PROBLEM REQUIREMENTS: Convert the text lines from all the entries into a JSON list of strings, with one string per line and no blank lines. Leave out the pictures.

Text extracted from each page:
<<<<

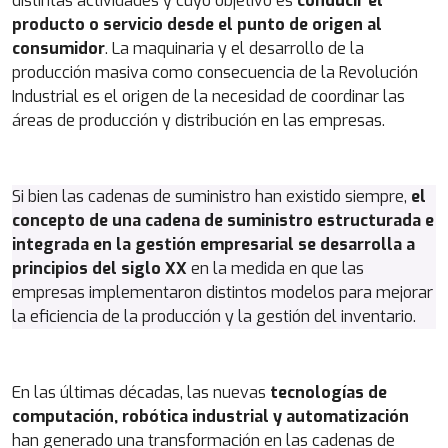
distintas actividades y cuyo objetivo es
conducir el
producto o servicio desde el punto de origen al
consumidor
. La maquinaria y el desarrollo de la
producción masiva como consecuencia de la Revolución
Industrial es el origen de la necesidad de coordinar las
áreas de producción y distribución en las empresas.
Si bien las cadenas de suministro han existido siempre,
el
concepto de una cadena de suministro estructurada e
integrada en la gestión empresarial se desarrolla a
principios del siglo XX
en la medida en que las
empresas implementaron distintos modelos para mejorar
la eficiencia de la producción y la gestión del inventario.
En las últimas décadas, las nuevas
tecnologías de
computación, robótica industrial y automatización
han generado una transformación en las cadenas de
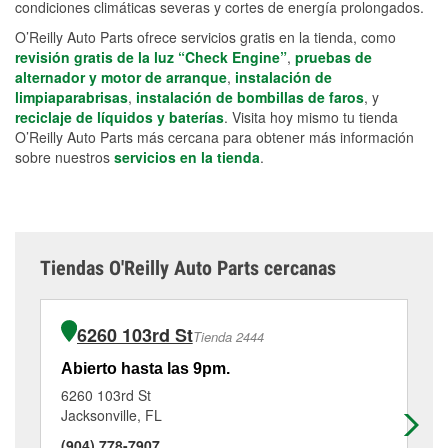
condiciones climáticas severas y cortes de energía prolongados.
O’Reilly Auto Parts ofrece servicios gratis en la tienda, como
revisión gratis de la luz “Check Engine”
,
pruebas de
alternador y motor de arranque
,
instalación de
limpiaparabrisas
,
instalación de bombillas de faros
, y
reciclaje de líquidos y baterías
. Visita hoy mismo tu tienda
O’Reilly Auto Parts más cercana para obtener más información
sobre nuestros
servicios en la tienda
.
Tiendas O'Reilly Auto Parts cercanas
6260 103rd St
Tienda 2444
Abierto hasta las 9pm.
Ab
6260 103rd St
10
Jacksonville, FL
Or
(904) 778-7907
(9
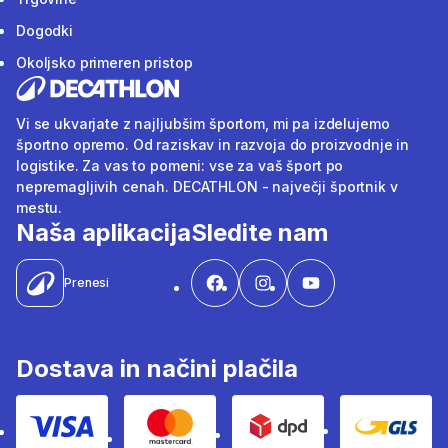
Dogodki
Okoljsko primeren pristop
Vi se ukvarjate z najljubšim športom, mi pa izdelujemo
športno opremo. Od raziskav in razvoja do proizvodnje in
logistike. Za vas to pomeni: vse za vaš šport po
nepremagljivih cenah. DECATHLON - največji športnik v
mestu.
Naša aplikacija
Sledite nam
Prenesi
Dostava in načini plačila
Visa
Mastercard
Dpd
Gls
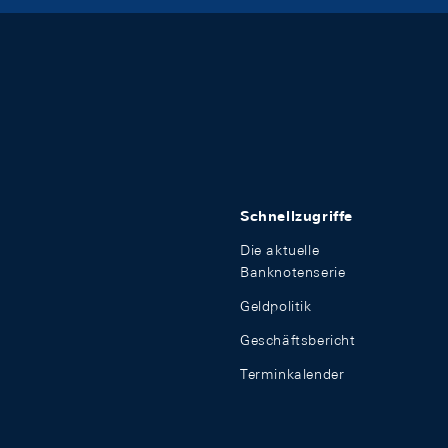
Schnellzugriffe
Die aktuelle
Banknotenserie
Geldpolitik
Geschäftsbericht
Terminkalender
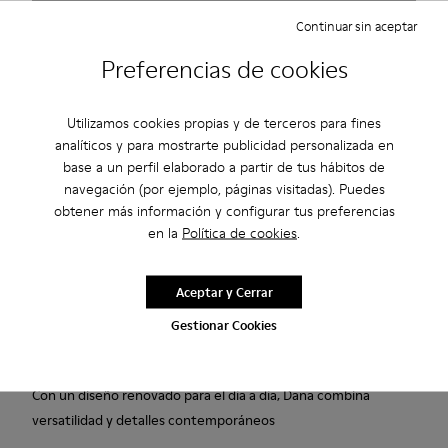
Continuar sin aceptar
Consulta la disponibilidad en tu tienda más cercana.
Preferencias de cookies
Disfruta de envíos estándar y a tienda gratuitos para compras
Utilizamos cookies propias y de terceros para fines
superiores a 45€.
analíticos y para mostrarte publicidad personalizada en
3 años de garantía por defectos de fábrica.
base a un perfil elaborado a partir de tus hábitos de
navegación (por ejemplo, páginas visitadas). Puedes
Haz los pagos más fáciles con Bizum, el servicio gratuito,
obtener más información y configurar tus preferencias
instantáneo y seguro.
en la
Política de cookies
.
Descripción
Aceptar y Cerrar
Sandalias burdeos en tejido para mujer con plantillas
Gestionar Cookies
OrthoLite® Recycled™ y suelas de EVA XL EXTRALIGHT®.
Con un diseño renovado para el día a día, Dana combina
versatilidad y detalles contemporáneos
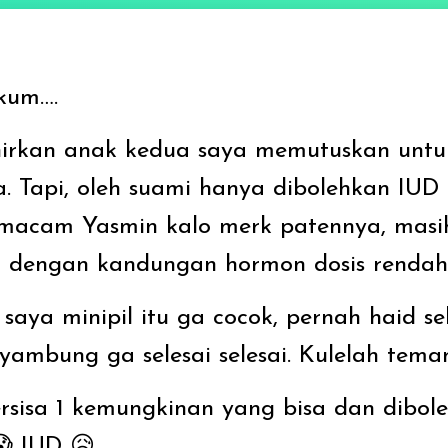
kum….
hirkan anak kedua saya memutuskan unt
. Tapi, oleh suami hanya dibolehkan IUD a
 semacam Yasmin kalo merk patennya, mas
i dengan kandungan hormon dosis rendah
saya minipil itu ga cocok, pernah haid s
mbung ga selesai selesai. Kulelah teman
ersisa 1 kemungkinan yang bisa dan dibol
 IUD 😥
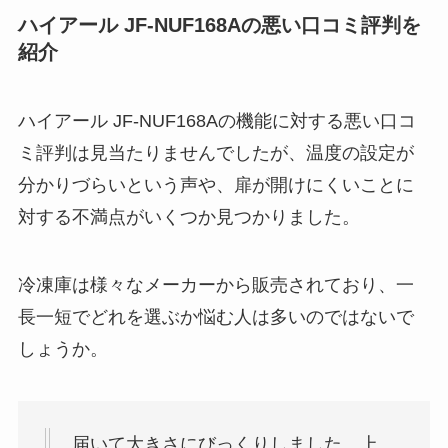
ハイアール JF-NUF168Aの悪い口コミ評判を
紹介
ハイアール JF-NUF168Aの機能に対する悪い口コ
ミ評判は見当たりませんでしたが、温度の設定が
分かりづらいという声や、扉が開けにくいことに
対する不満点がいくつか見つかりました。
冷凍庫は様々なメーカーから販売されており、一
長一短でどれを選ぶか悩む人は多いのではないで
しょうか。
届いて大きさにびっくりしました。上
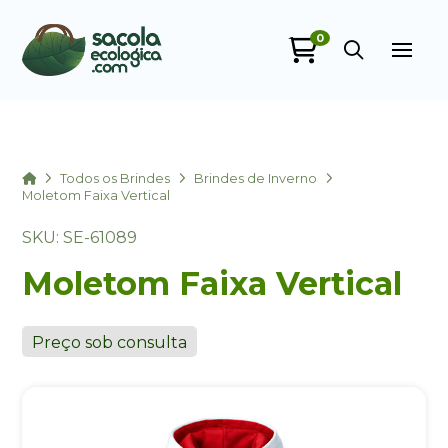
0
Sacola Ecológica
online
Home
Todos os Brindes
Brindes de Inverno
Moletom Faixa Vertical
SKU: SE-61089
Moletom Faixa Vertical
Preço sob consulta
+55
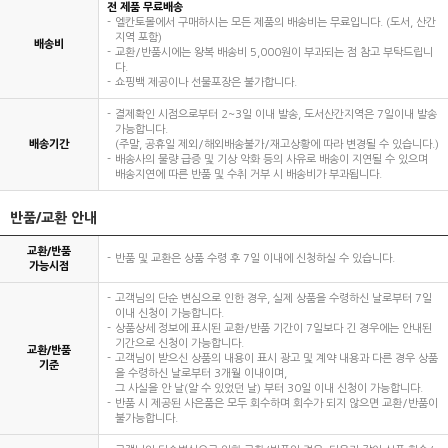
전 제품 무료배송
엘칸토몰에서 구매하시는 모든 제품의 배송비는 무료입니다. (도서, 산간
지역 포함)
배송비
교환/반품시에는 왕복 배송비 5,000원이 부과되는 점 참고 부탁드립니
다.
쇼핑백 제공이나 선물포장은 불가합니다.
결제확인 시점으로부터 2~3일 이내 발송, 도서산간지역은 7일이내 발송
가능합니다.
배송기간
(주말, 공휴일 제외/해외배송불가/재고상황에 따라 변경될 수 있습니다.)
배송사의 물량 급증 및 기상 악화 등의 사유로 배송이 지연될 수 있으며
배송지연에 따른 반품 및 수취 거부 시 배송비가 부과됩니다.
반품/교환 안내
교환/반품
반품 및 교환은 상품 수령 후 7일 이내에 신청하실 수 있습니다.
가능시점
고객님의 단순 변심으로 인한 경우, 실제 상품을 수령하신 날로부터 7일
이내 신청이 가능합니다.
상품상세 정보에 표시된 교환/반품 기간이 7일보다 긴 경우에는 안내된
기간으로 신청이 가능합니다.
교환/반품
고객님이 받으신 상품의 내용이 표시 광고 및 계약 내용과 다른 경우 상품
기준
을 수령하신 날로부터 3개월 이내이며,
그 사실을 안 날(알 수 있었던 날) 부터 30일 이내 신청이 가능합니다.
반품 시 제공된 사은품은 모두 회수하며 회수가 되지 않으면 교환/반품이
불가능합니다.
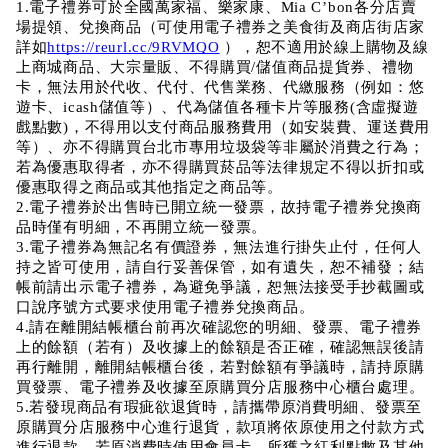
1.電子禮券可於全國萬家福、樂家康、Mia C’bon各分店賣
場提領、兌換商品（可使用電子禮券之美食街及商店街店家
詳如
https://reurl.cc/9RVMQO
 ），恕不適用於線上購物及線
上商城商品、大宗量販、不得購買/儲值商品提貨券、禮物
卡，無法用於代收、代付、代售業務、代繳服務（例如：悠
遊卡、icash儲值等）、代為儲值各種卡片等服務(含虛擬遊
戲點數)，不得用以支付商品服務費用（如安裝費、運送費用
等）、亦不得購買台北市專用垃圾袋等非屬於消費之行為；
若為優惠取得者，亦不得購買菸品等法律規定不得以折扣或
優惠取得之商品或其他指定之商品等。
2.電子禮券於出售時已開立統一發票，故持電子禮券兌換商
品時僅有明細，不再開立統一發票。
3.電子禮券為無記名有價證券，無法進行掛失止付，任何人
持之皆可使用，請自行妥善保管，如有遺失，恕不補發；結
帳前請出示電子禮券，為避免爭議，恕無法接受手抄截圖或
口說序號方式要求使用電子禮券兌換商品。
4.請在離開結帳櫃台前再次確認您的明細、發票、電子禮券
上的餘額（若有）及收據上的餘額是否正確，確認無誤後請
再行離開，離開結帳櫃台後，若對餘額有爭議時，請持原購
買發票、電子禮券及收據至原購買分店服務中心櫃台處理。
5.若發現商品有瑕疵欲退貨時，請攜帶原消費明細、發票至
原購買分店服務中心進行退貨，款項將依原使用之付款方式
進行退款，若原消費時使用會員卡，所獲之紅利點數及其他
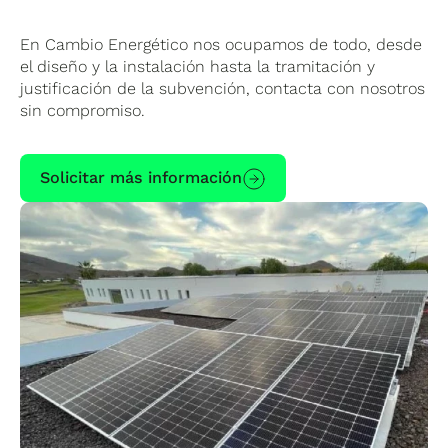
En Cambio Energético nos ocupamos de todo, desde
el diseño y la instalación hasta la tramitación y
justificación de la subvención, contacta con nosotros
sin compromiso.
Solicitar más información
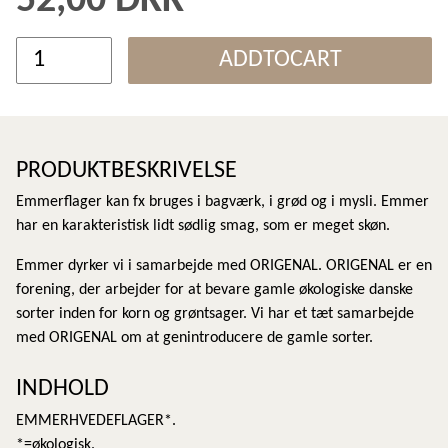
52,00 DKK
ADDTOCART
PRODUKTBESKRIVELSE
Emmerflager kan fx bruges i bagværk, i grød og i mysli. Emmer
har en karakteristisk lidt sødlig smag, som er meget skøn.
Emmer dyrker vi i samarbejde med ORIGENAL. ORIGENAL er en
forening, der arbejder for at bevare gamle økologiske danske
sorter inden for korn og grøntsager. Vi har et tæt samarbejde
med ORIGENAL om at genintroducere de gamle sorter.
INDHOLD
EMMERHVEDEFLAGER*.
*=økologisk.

>>>>

WRITTEN REPLY:
[
  "distintas actividades y cuyo objetivo es",
  "conducir el",
  "producto o servicio desde el punto de origen al",
  "consumidor",
  ". La maquinaria y el desarrollo de la",
  "producción masiva como consecuencia de la Revolución",
  "Industrial es el origen de la necesidad de coordinar las",
  "áreas de producción y distribución en las empresas.",
  "Si bien las cadenas de suministro han existido siempre,",
  "el",
  "concepto de una cadena de suministro estructurada e",
  "integrada en la gestión empresarial se desarrolla a",
  "principios del siglo XX",
  "en la medida en que las",
  "empresas implementaron distintos modelos para mejorar",
  "la eficiencia de la producción y la gestión del inventario.",
  "En las últimas décadas, las nuevas",
  "tecnologías de",
  "computación, robótica industrial y automatización",
  "han generado una transformación en las cadenas de",
  "condiciones climáticas severas y cortes de energía prolongados.",
  "O’Reilly Auto Parts ofrece servicios gratis en la tienda, como",
  "revisión gratis de la luz “Check Engine”",
  ",",
  "pruebas de",
  "alternador y motor de arranque",
  ",",
  "instalación de",
  "limpiaparabrisas",
  ",",
  "instalación de bombillas de faros",
  ", y",
  "reciclaje de líquidos y baterías",
  ". Visita hoy mismo tu tienda",
  "O’Reilly Auto Parts más cercana para obtener más información",
  "sobre nuestros",
  "servicios en la tienda",
  ".",
  "Tiendas O'Reilly Auto Parts cercanas",
  "6260 103rd St",
  "Tienda 2444",
  "Abierto hasta las 9pm.",
  "Ab",
  "6260 103rd St",
  "10",
  "Jacksonville, FL",
  "Or",
  "(904) 778-7907",
  "(9",
  "Dogodki",
  "Okoljsko primeren pristop",
  "Vi se ukvarjate z najljubšim športom, mi pa izdelujemo",
  "športno opremo. Od raziskav in razvoja do proizvodnje in",
  "logistike. Za vas to pomeni: vse za vaš šport po",
  "nepremagljivih cenah. DECATHLON - največji športnik v",
  "mestu.",
  "Naša aplikacija",
  "Sledite nam",
  "Prenesi",
  "Dostava in načini plačila",
  "Visa",
  "Mastercard",
  "Dpd",
  "Gls",
  "Schnellzugriffe",
  "Die aktuelle",
  "Banknotenserie",
  "Geldpolitik",
  "Geschäftsbericht",
  "Terminkalender",
  "Continuar sin aceptar",
  "Consulta la disponibilidad en tu tienda más cercana.",
  "Preferencias de cookies",
  "Disfruta de envíos estándar y a tienda gratuitos para compras",
  "Utilizamos cookies propias y de terceros para fines",
  "superiores a 45€.",
  "analíticos y para mostrarte publicidad personalizada en",
  "3 años de garantía por defectos de fábrica.",
  "base a un perfil elaborado a partir de tus hábitos de",
  "navegación (por ejemplo, páginas visitadas). Puedes",
  "Haz los pagos más fáciles con Bizum, el servicio gratuito,",
  "obtener más información y configurar tus preferencias",
  "instantáneo y seguro.",
  "en la",
  "Política de cookies",
  ".",
  "Descripción",
  "Aceptar y Cerrar",
  "Sandalias burdeos en tejido para mujer con plantillas",
  "Gestionar Cookies",
  "OrthoLite® Recycled™ y suelas de EVA XL EXTRALIGHT®.",
  "Con un diseño renovado para el día a día, Dana combina",
  "versatilidad y detalles contemporáneos",
  "kum….",
  "hirkan anak kedua saya memutuskan unt",
  ". Tapi, oleh suami hanya dibolehkan IUD a",
  " semacam Yasmin kalo merk patennya, mas",
  "i dengan kandungan hormon dosis rendah",
  "saya minipil itu ga cocok, pernah haid s",
  "mbung ga selesai selesai. Kulelah teman",
  "ersisa 1 kemungkinan yang bisa dan dibol",
  " IUD 😥",
  "ハイアール JF-NUF168Aの悪い口コミ評判を",
  "紹介",
  "ハイアール JF-NUF168Aの機能に対する悪い口コ",
  "ミ評判は見当たりませんでしたが、温度の設定が",
  "分かりづらいという声や、扉が開けにくいことに",
  "対する不満点がいくつか見つかりました。",
  "冷凍庫は様々なメーカーから販売されており、一",
  "長一短でどれを選ぶか悩む人は多いのではないで",
  "しょうか。",
  "届いて大きさにびっくりしました。上",
  "0",
  "Sacola Ecológica",
  "online",
  "Home",
  "Todos os Brindes",
  "Brindes de Inverno",
  "Moletom Faixa Vertical",
  "SKU: SE-61089",
  "Moletom Faixa Vertical",
  "Preço sob consulta",
  "+55",
  "전 제품 무료배송",
  "엘칸토몰에서 구매하시는 모든 제품의 배송비는 무료입니다. (도서, 산간",
  "지역 포함)",
  "배송비",
  "교환/반품시에는 왕복 배송비 5,000원이 부과되는 점 참고 부탁드립니",
  "다.",
  "쇼핑백 제공이나 선물포장은 불가합니다.",
  "결제확인 시점으로부터 2~3일 이내 발송, 도서산간지역은 7일이내 발송",
  "가능합니다.",
  "배송기간",
  "(주말, 공휴일 제외/해외배송불가/재고상황에 따라 변경될 수 있습니다.)",
  "배송사의 물량 급증 및 기상 악화 등의 사유로 배송이 지연될 수 있으며",
  "배송지연에 따른 반품 및 수취 거부 시 배송비가 부과됩니다.",
  "반품/교환 안내",
  "교환/반품",
  "반품 및 교환은 상품 수령 후 7일 이내에 신청하실 수 있습니다.",
  "가능시점",
  "고객님의 단순 변심으로 인한 경우, 실제 상품을 수령하신 날로부터 7일",
  "이내 신청이 가능합니다.",
  "상품상세 정보에 표시된 교환/반품 기간이 7일보다 긴 경우에는 안내된",
  "기간으로 신청이 가능합니다.",
  "교환/반품",
  "고객님이 받으신 상품의 내용이 표시 광고 및 계약 내용과 다른 경우 상품",
  "기준",
  "을 수령하신 날로부터 3개월 이내이며,",
  "그 사실을 안 날(알 수 있었던 날) 부터 30일 이내 신청이 가능합니다.",
  "반품 시 제공된 사은품은 모두 회수하며 회수가 되지 않으면 교환/반품이",
  "불가능합니다.",
  "1.電子禮券可於全國萬家福、樂家康、Mia C’bon各分店賣",
  "場提領、兌換商品（可使用電子禮券之美食街及商店街店家",
  "詳如",
  "https://reurl.cc/9RVMQO",
  " ），恕不適用於線上購物及線",
  "上商城商品、大宗量販、不得購買/儲值商品提貨券、禮物",
  "卡，無法用於代收、代付、代售業務、代繳服務（例如：悠",
  "遊卡、icash儲值等）、代為儲值各種卡片等服務(含虛擬遊",
  "戲點數)，不得用以支付商品服務費用（如安裝費、運送費用",
  "等）、亦不得購買台北市專用垃圾袋等非屬於消費之行為；",
  "若為優惠取得者，亦不得購買菸品等法律規定不得以折扣或",
  "優惠取得之商品或其他指定之商品等。",
  "2.電子禮券於出售時已開立統一發票，故持電子禮券兌換商",
  "品時僅有明細，不再開立統一發票。",
  "3.電子禮券為無記名有價證券，無法進行掛失止付，任何人",
  "持之皆可使用，請自行妥善保管，如有遺失，恕不補發；結",
  "帳前請出示電子禮券，為避免爭議，恕無法接受手抄截圖或",
  "口說序號方式要求使用電子禮券兌換商品。",
  "4.請在離開結帳櫃台前再次確認您的明細、發票、電子禮券",
  "上的餘額（若有）及收據上的餘額是否正確，確認無誤後請",
  "再行離開，離開結帳櫃台後，若對餘額有爭議時，請持原購",
  "買發票、電子禮券及收據至原購買分店服務中心櫃台處理。",
  "5.若發現商品有瑕疵欲退貨時，請攜帶原消費明細、發票至",
  "原購買分店服務中心進行退貨，款項將依原使用之付款方式",
  "進行退款，若原消費時使用會員卡，所獲之紅利點數及其他",
  "En Cambio Energético nos ocupamos de todo, desde",
  "el diseño y la instalación hasta la tramitación y",
  "justificación de la subvención, contacta con nosotros",
  "sin compromiso.",
  "Solicitar más información",
  "52,00 DKK",
  "ADDTOCART",
  "PRODUKTBESKRIVELSE",
  "Emmerflager kan fx bruges i bagværk, i grød og i mysli. Emmer",
  "har en karakteristisk lidt sødlig smag, som er meget skøn.",
  "Emmer dyrker vi i samarbejde med ORIGENAL. ORIGENAL er en",
  "forening, der arbejder for at bevare gamle økologiske danske",
  "sorter inden for korn og grøntsager. Vi har et tæt samarbejde",
  "med ORIGENAL om at genintroducere de gamle sorter.",
  "INDHOLD",
  "EMMERHVEDEFLAGER*.",
  "*=økologisk."
]